5. Are you more optimistic of for a ‘dialogue of civilizations’ or fearful of a ‘clash of civilizations’?

Communicating Cross Culturally

Students will study Turkish intensively the first two weeks. We are not dedicating more time to Turkish because even if they studied it all semester they would not be able to have significant conversations in Turkish. Therefore the goal is to provide enough Turkish for greater confidence in basic physical and social navigation. ‘Language partnerships’ rather than courses may continue through the time in Istanbul as a relational as much as linguistic component of the program.

Still every aspect of the semester will involve communicating cross-culturally. Students will participate in weekly service projects while in Istanbul. This is to encourage them to get out into the city and see aspects of society they might otherwise miss. It also communicates that an attitude of service learning is central to any cross-cultural encounter.

Students will meet with a wide range of individuals and groups and be asked to respond sensitively and politely to those with whom they either disagree or don’t understand. The hope is that we can form a partnership with a faculty member at one of the English language universities in Istanbul and have her students and our students do a joint presentation or project. Other assignments will require students to seek the opinions of Istanbulis.

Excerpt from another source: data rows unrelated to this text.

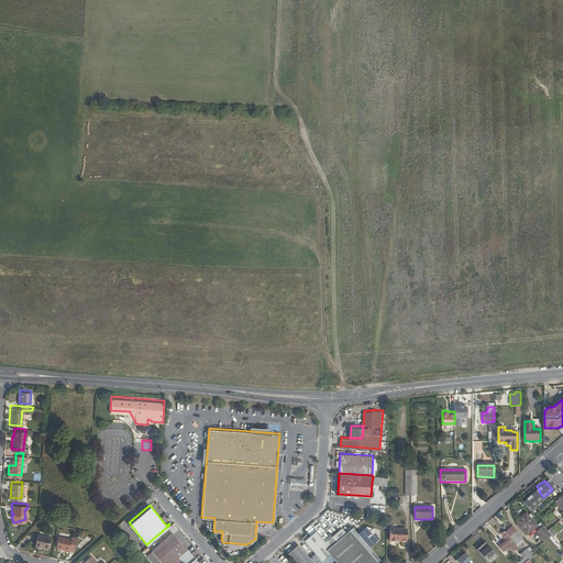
[(534,529),(538,526),(530,517),(529,516),(527,512),(516,521),(518,523),(523,530),(527,534),(530,532),(534,529)]
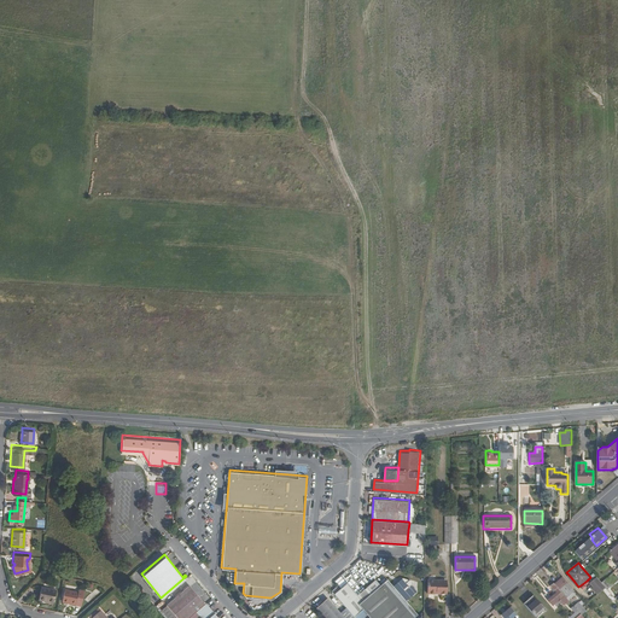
[(333,592),(355,617),(413,617),(418,616),(406,601),(417,592),(410,586),(410,581),(402,577),(392,586),(386,578),(380,584),(375,579),(366,587),(371,593),(362,599),(357,594),(347,581),(339,587),(338,586),(336,586),(332,588),(334,592),(333,592)]
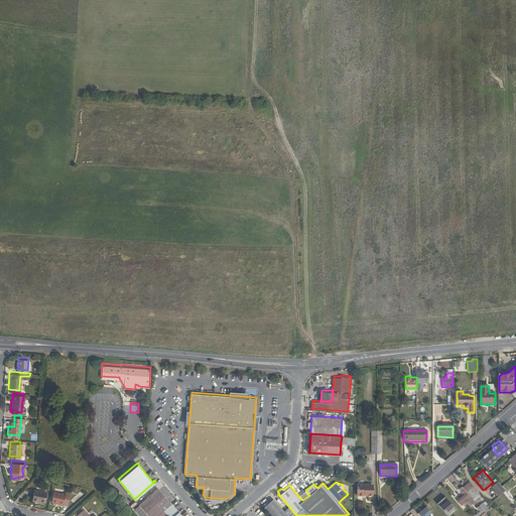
[(506,491),(502,487),(498,482),(493,487),(497,491),(496,492),(500,496),(504,492),(506,491)]
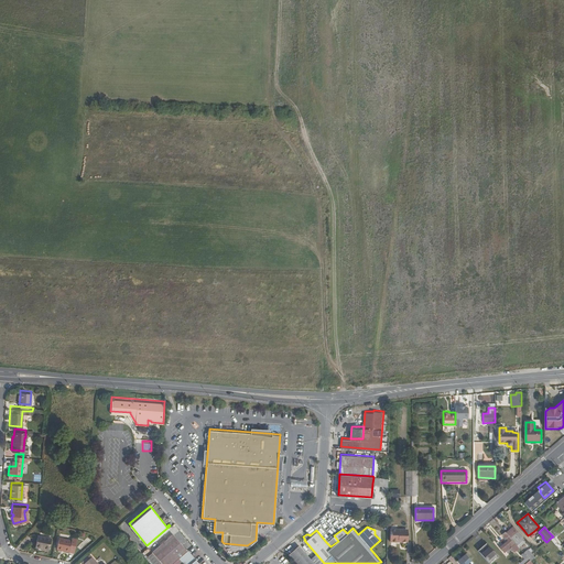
[(557,535),(560,533),(555,527),(549,532),(553,537),(554,538),(557,534),(557,535)]
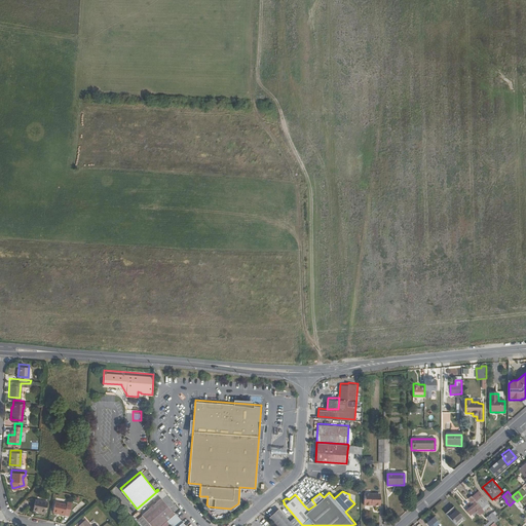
[(364,495),(364,505),(380,506),(380,495),(364,495)]
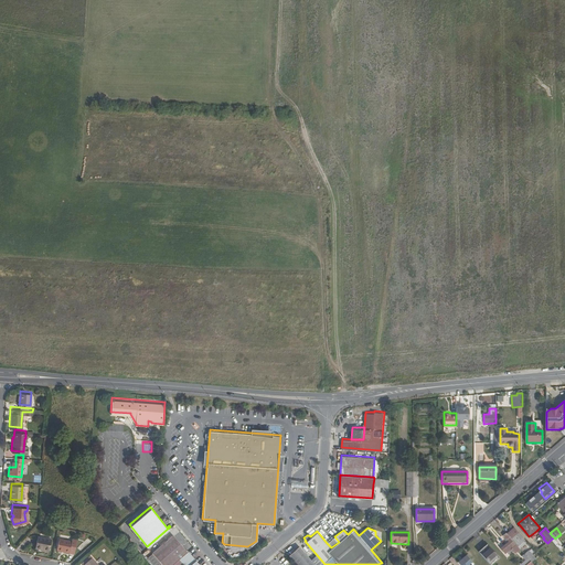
[(169,564),(187,551),(172,533),(147,555),(155,564),(169,564)]
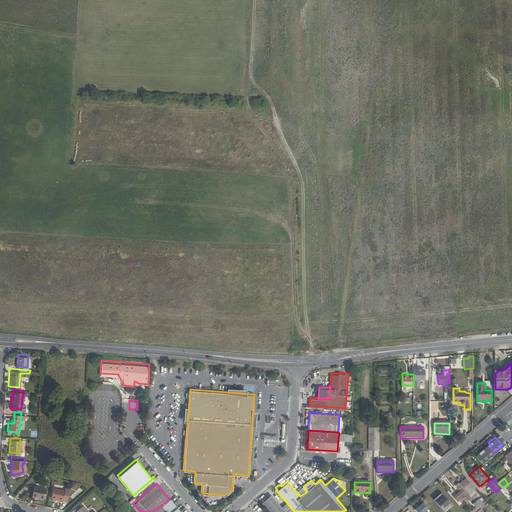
[(467,501),(471,498),(471,497),(469,495),(463,488),(458,483),(456,485),(461,491),(454,497),(458,502),(463,497),(467,501)]
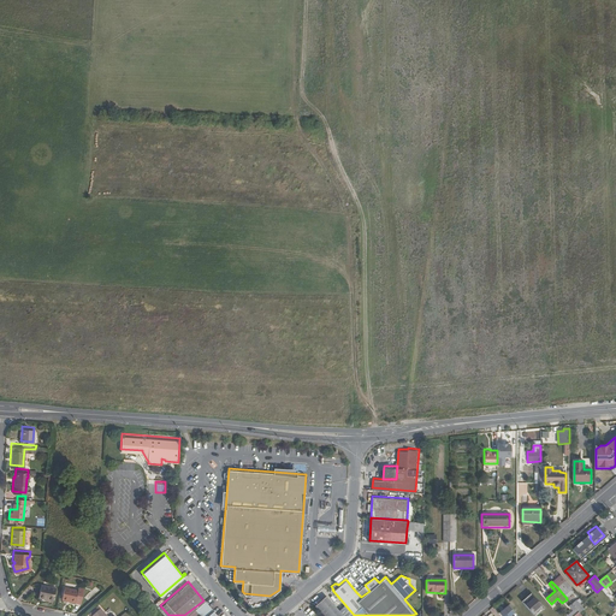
[(564,596),(573,588),(566,581),(557,587),(564,596)]
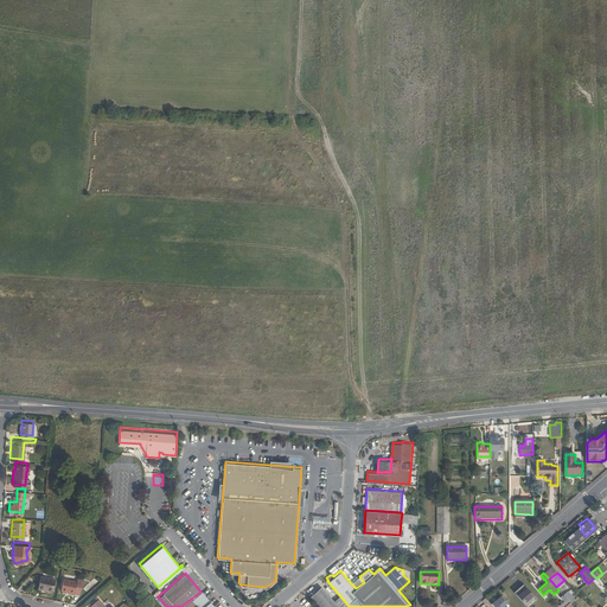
[(53,576),(39,574),(37,586),(50,589),(53,576)]
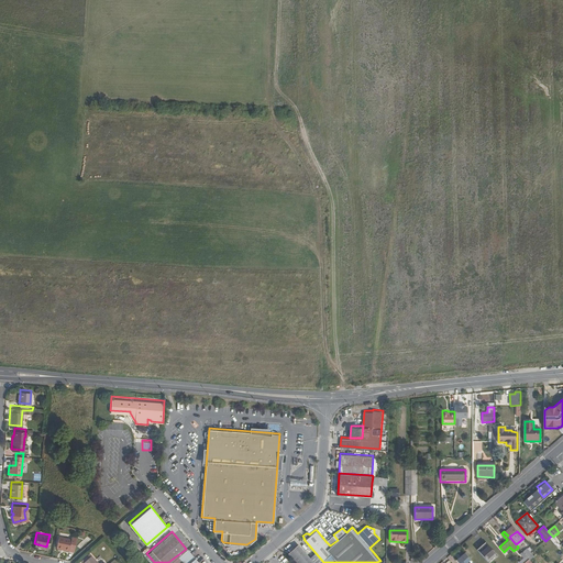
[(75,538),(58,534),(55,545),(73,549),(75,538)]
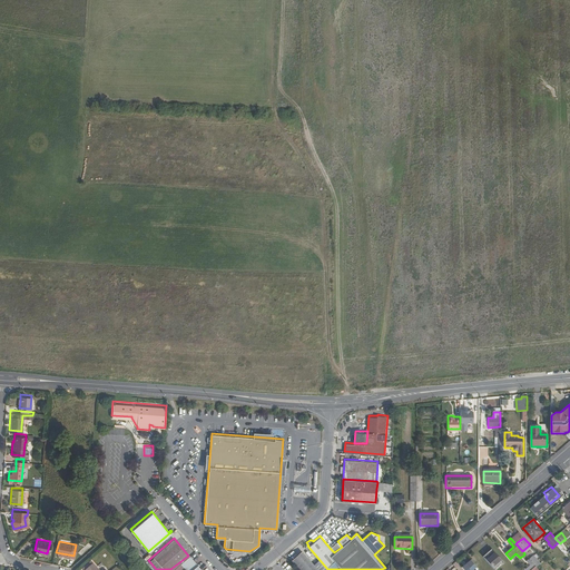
[(337,541),(330,548),(334,552),(342,547),(337,541)]
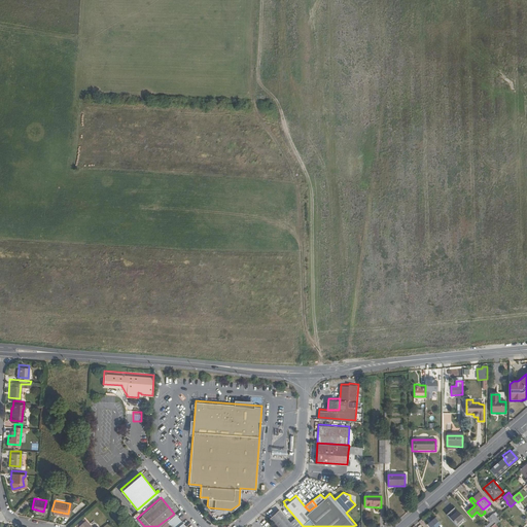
[(456,526),(458,526),(465,521),(454,507),(446,515),(456,526)]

Students will meet Muslims, Christians and Jews and be confronted with the question of the degree to which faith informs culture and culture informs faith. Meeting university students as well as being involved in service projects and learning about development needs, students will confront the degree to which education and class create a common culture that cuts across faith, ethnic and national boundaries. Similarly, they will experience how it may be easier to communicate with a cosmopolitan Muslim for whom faith plays a similar role in her life as in a Westmont student’s life than connecting with a secular American or a provincial Eastern Orthodox Christian.

Possible Essay Assignments

1. Reflect upon service projects and personal encounters: what have you found the most surprising? Rewarding? Troubling?

2. How valuable is ‘culture’ as a category? What can you helpfully say about Turkish, Islamic, Middle Eastern, upper class, lower class, Western and Eastern cultures?

3. What do you see as the biggest challenges to communicating cross-culturally? What are the benefits of overcoming those challenges?

4. How has your understanding of your own cultural identity been informed or changed by this semester?

5. What do you think is essential for you to hold on to in terms of your own cultural identity in order to have something worthwhile to contribute to cross-cultural conversations and what do you feel hinders you from understanding or being understood cross-culturally?